Scan the data below for the string "suoi". Show every line where it turns up.
** Opening DATA EXCERPTS block **
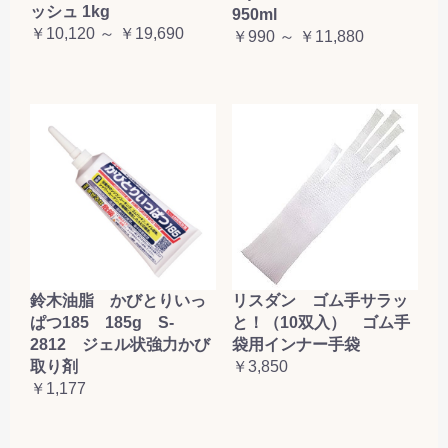
ッシュ 1kg
950ml
￥10,120 ～ ￥19,690
￥990 ～ ￥11,880
鈴木油脂 かびとりいっ
リスダン ゴム手サラッ
ぱつ185 185g S-
と！（10双入） ゴム手
2812 ジェル状強力かび
袋用インナー手袋
取り剤
￥3,850
￥1,177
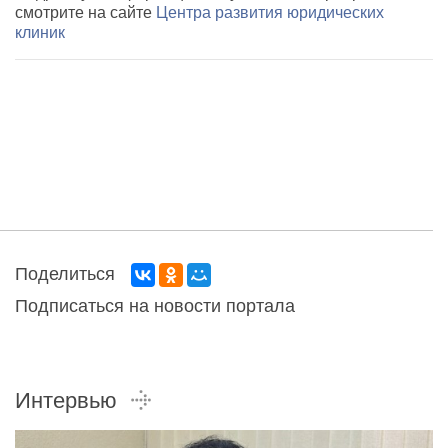
смотрите на сайте
Центра развития юридических
клиник
Поделиться
Подписаться на новости портала
Интервью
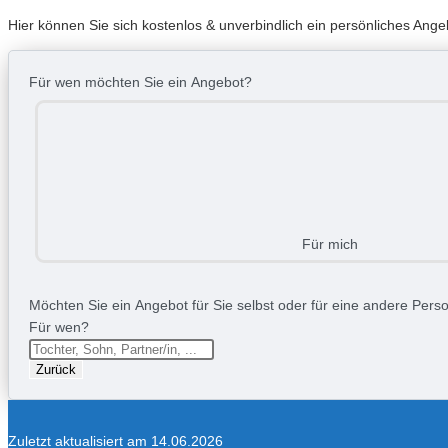
Hier können Sie sich kostenlos & unverbindlich ein persönliches Ang
Für wen möchten Sie ein Angebot?
Für mich
Möchten Sie ein Angebot für Sie selbst oder für eine andere Person
Für wen?
Zurück
Zuletzt aktualisiert am 14.06.2026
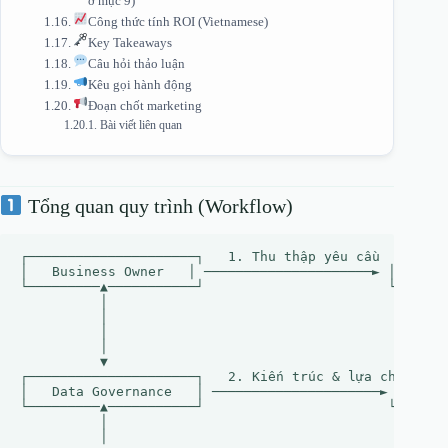
ở mục 9)
Công thức tính ROI (Vietnamese)
Key Takeaways
Câu hỏi thảo luận
Kêu gọi hành động
Đoạn chốt marketing
Bài viết liên quan
Tổng quan quy trình (Workflow)
┌─────────────────────┐   1. Thu thập yêu cầu   ┌─────
│   Business Owner   │ ─────────────────────► │   Requ
└─────────▲───────────┘                       └───────
          │                                           
          │                                           
          │                                           
          │                                           
          ▼                                           
┌─────────────────────┐   2. Kiến trúc & lựa chọn   ┌─
│   Data Governance   │ ─────────────────────► │   Tec
└─────────▲───────────┘                       └───────
          │                                           
          │                                           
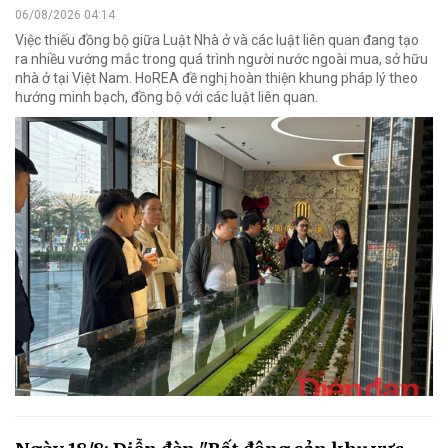
06/08/2026 04:14
Việc thiếu đồng bộ giữa Luật Nhà ở và các luật liên quan đang tạo
ra nhiều vướng mắc trong quá trình người nước ngoài mua, sở hữu
nhà ở tại Việt Nam. HoREA đề nghị hoàn thiện khung pháp lý theo
hướng minh bạch, đồng bộ với các luật liên quan.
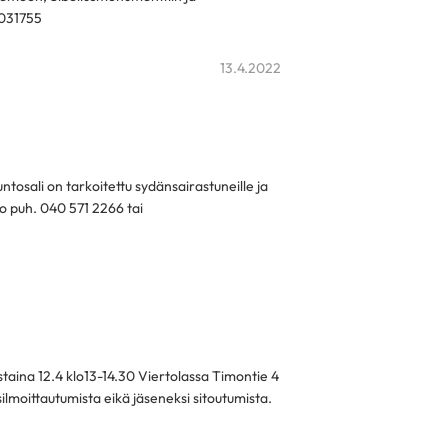
 7031755
13.4.2022
ntosali on tarkoitettu sydänsairastuneille ja
lo puh. 040 571 2266 tai
taina 12.4 klo13-14.30 Viertolassa Timontie 4
lmoittautumista eikä jäseneksi sitoutumista.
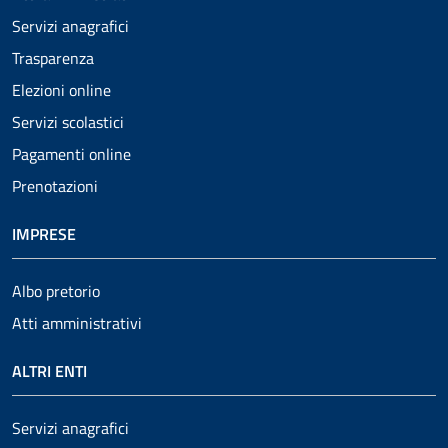
Servizi anagrafici
Trasparenza
Elezioni online
Servizi scolastici
Pagamenti online
Prenotazioni
IMPRESE
Albo pretorio
Atti amministrativi
ALTRI ENTI
Servizi anagrafici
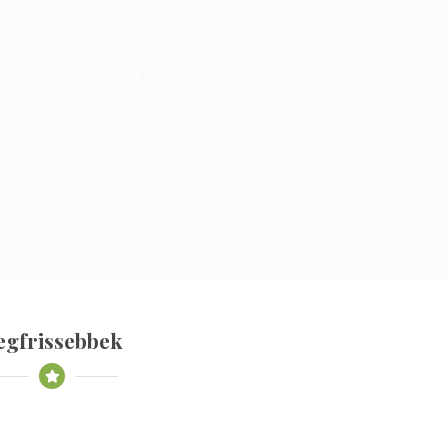
egfrissebbek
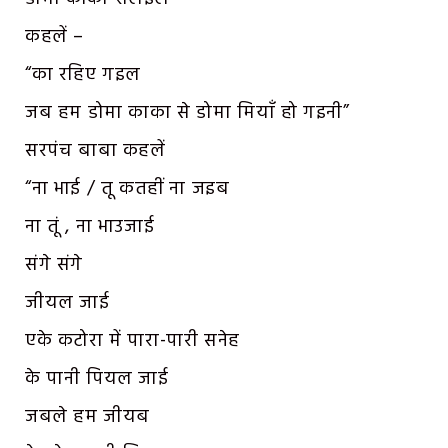
कहलें –
“का रहिए गइल
जब हम डोमा काका से डोमा मियाँ हो गइनी”
सरपंच बाबा कहलें
“ना भाई / तू कतहीं ना जइब
ना तूं , ना भाउजाई
संगे संगे
जीयल जाई
एके कटोरा में पारा-पारी सनेह
के पानी पियल जाई
जबले हम जीयब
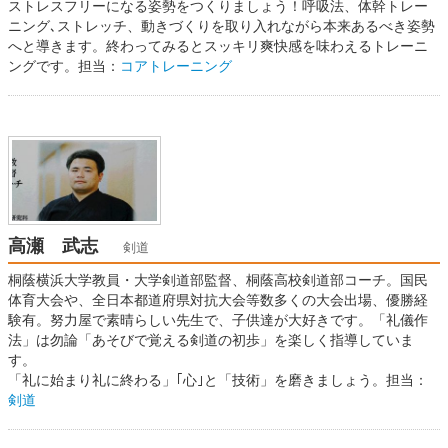
ストレスフリーになる姿勢をつくりましょう！呼吸法、体幹トレー
ニング､ストレッチ、動きづくりを取り入れながら本来あるべき姿勢
へと導きます。終わってみるとスッキリ爽快感を味わえるトレーニ
ングです。担当：
コアトレーニング
高瀬 武志
剣道
桐蔭横浜大学教員・大学剣道部監督、桐蔭高校剣道部コーチ。国民
体育大会や、全日本都道府県対抗大会等数多くの大会出場、優勝経
験有。努力屋で素晴らしい先生で、子供達が大好きです。「礼儀作
法」は勿論「あそびで覚える剣道の初歩」を楽しく指導していま
す。
「礼に始まり礼に終わる」｢心｣と「技術」を磨きましょう。担当：
剣道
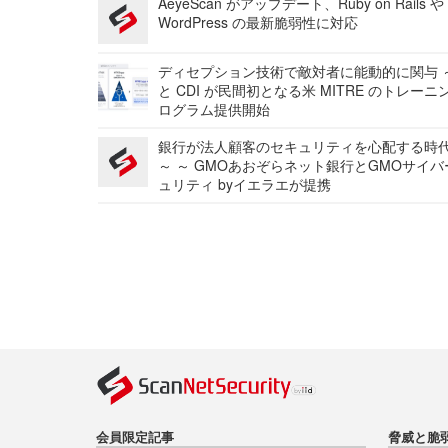
AeyeScan がアップデート、Ruby on Rails や
WordPress の最新脆弱性に対応
ディセプション技術で敵対者に能動的に関与 ～
と CDI が民間初となる米 MITRE のトレーニ
ログラム提供開始
銀行が法人顧客のセキュリティを心配する時
～ ～ GMOあおぞらネット銀行とGMOサイ
ュリティ byイエラエが提携
会員限定記事
脅威と脆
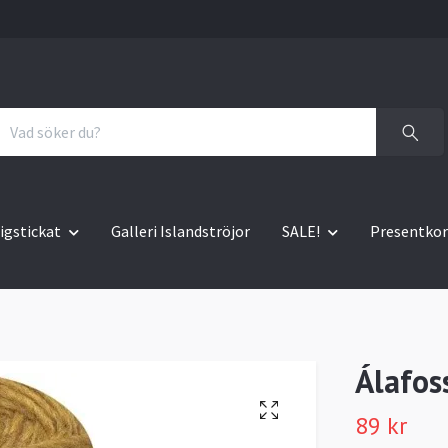
igstickat
Galleri Islandströjor
SALE!
Presentkor
Álafos
89 kr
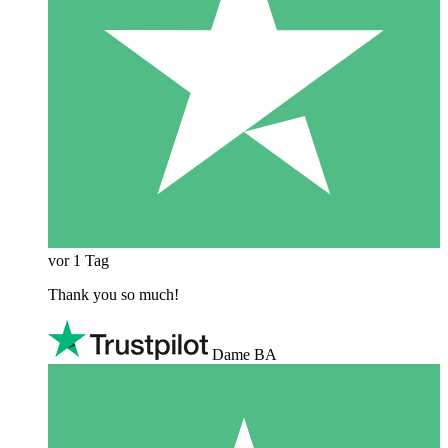
vor 1 Tag
Thank you so much!
Dame BA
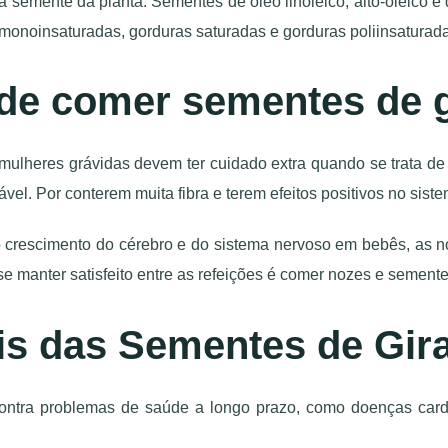
 semente da planta. Sementes de óleo linoleico, alto-oleico e d
s monoinsaturadas, gorduras saturadas e gorduras poliinsaturad
de comer sementes de g
 mulheres grávidas devem ter cuidado extra quando se trata de
ável. Por conterem muita fibra e terem efeitos positivos no sis
 crescimento do cérebro e do sistema nervoso em bebês, as n
 manter satisfeito entre as refeições é comer nozes e semen
is das Sementes de Gir
ontra problemas de saúde a longo prazo, como doenças cardí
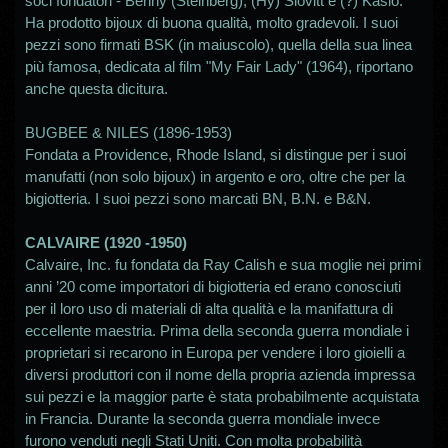
soci fondatori - Benny (Steinberg), (Hy) Slovitt e (?) Kaslo.
Ha prodotto bijoux di buona qualità, molto gradevoli. I suoi
pezzi sono firmati BSK (in maiuscolo), quella della sua linea
più famosa, dedicata al film "My Fair Lady" (1964), riportano
anche questa dicitura.
BUGBEE & NILES (1896-1953)
Fondata a Providence, Rhode Island, si distingue per i suoi
manufatti (non solo bijoux) in argento e oro, oltre che per la
bigiotteria. I suoi pezzi sono marcati BN, B.N. e B&N.
CALVAIRE (1920 -1950)
Calvaire, Inc. fu fondata da Ray Calish e sua moglie nei primi
anni ’20 come importatori di bigiotteria ed erano conosciuti
per il loro uso di materiali di alta qualità e la manifattura di
eccellente maestria. Prima della seconda guerra mondiale i
proprietari si recarono in Europa per vendere i loro gioielli a
diversi produttori con il nome della propria azienda impressa
sui pezzi e la maggior parte è stata probabilmente acquistata
in Francia. Durante la seconda guerra mondiale invece
furono venduti negli Stati Uniti. Con molta probabilità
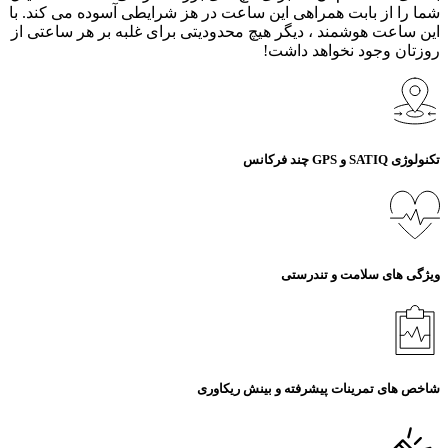
شما را از بابت همراهی این ساعت در هز شرایطی آسوده می کند. با
این ساعت هوشمند ، دیگر هیچ محدودیتی برای غلبه بر هر ساعتی از
روزتان وجود نخواهد داشت!
تکنولوژی SATIQ و GPS چند فرکانس
ویژگی های سلامت و تندرستی
شاخص های تمرینات پیشرفته و بینش ریکاوری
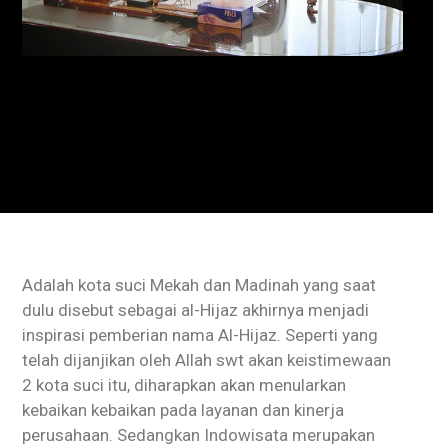
Adalah kota suci Mekah dan Madinah yang saat
dulu disebut sebagai al-Hijaz akhirnya menjadi
inspirasi pemberian nama Al-Hijaz. Seperti yang
telah dijanjikan oleh Allah swt akan keistimewaan
2 kota suci itu, diharapkan akan menularkan
kebaikan kebaikan pada layanan dan kinerja
perusahaan. Sedangkan Indowisata merupakan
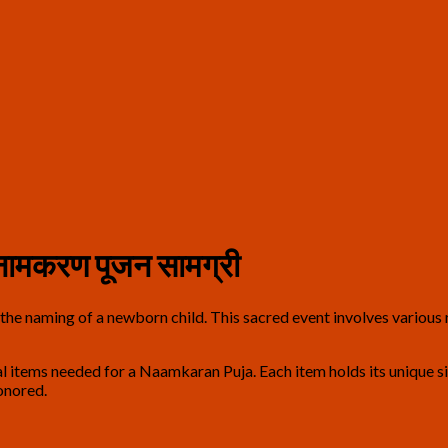
मकरण पूजन सामग्री
e naming of a newborn child. This sacred event involves various ri
l items needed for a Naamkaran Puja. Each item holds its unique sig
honored.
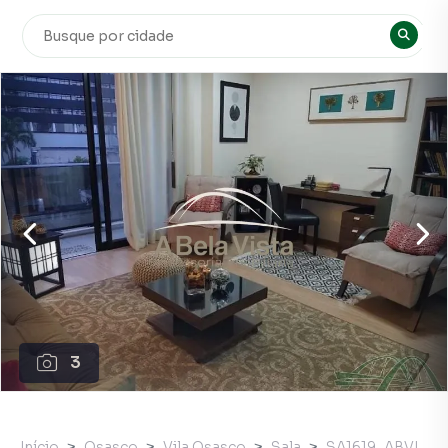
3
Início
Osasco
Vila Osasco
Sala
SA1619_ABVI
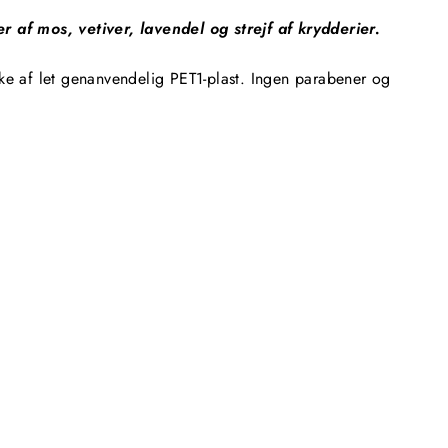
 af mos, vetiver, lavendel og strejf af krydderier.
ske af let genanvendelig PET1-plast. Ingen parabener og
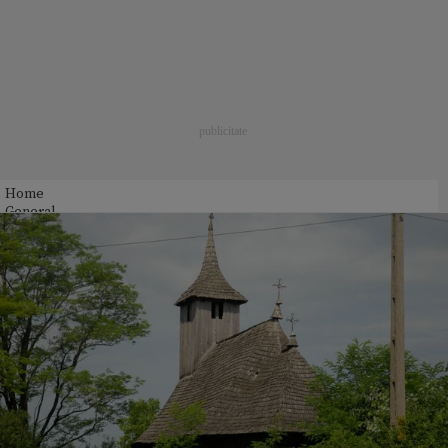
Home
General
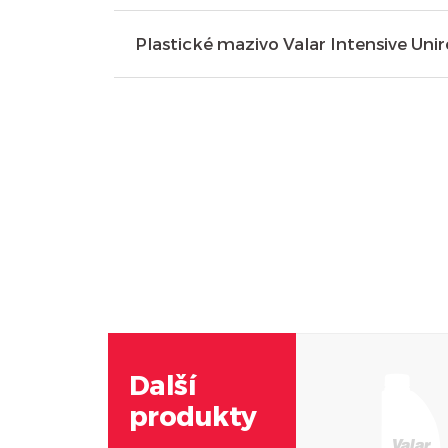
Plastické mazivo Valar Intensive Uni
Další
produkty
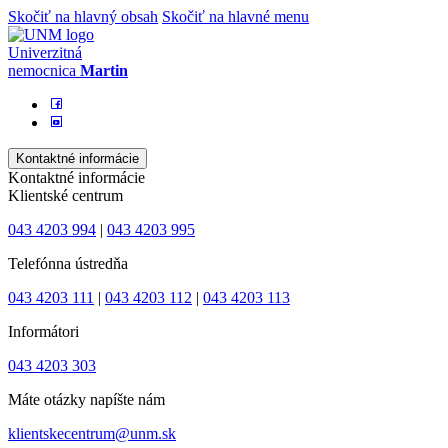
Skočiť na hlavný obsah
Skočiť na hlavné menu
Univerzitná
nemocnica
Martin
Kontaktné informácie
Kontaktné informácie
Klientské centrum
043 4203 994
|
043 4203 995
Telefónna ústredňa
043 4203 111
|
043 4203 112
|
043 4203 113
Informátori
043 4203 303
Máte otázky napíšte nám
klientskecentrum@unm.sk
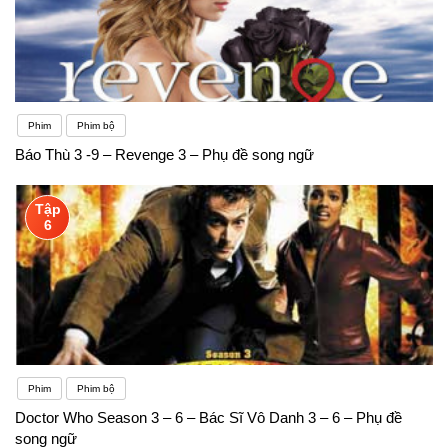
Phim
Phim bộ
Báo Thù 3 -9 – Revenge 3 – Phụ đề song ngữ
Tập
6
Phim
Phim bộ
Doctor Who Season 3 – 6 – Bác Sĩ Vô Danh 3 – 6 – Phụ đề
song ngữ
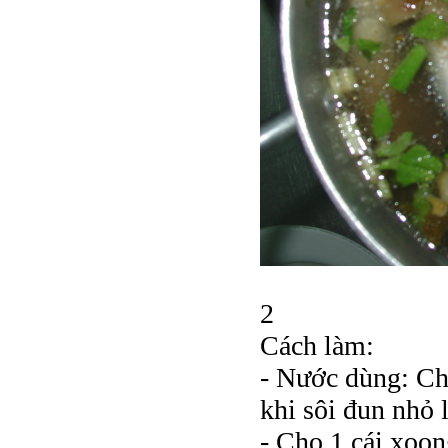
2
Cách làm:
- Nước dùng: C
khi sôi đun nhỏ l
- Cho 1 cái xoon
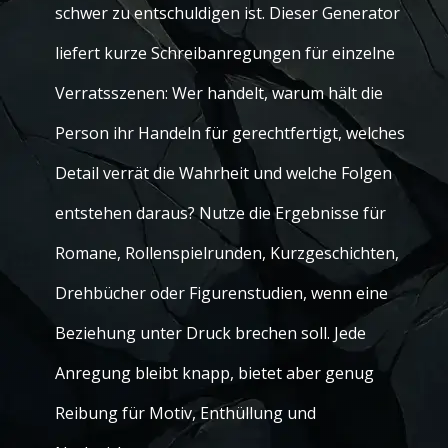
schwer zu entschuldigen ist. Dieser Generator
liefert kurze Schreibanregungen für einzelne
Verratsszenen: Wer handelt, warum hält die
Person ihr Handeln für gerechtfertigt, welches
Detail verrät die Wahrheit und welche Folgen
entstehen daraus? Nutze die Ergebnisse für
Romane, Rollenspielrunden, Kurzgeschichten,
Drehbücher oder Figurenstudien, wenn eine
Beziehung unter Druck brechen soll. Jede
Anregung bleibt knapp, bietet aber genug
Reibung für Motiv, Enthüllung und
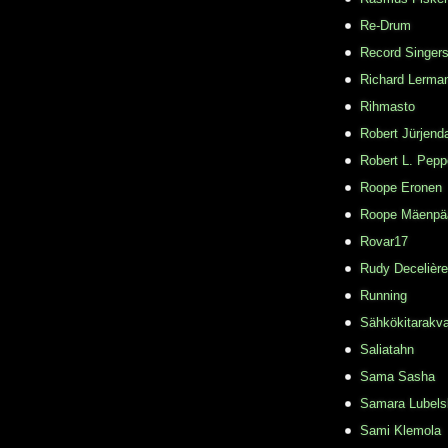
Re-Drum
Record Singer
Richard Lerma
Rihmasto
Robert Jürjend
Robert L. Pepp
Roope Eronen
Roope Mäenpä
Rovar17
Rudy Decelière
Running
Sähkökitarakvar
Saliatahn
Sama Sasha
Samara Lubels
Sami Klemola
** Closing DATA EXCERPTS block **
● SOLVED EXERCISE
Ha prodotto bijoux di buona qualità, molto gradevoli. I suoi
Fondata a Providence, Rhode Island, si distingue per i suoi
bigiotteria. I suoi pezzi sono marcati BN, B.N. e B&N.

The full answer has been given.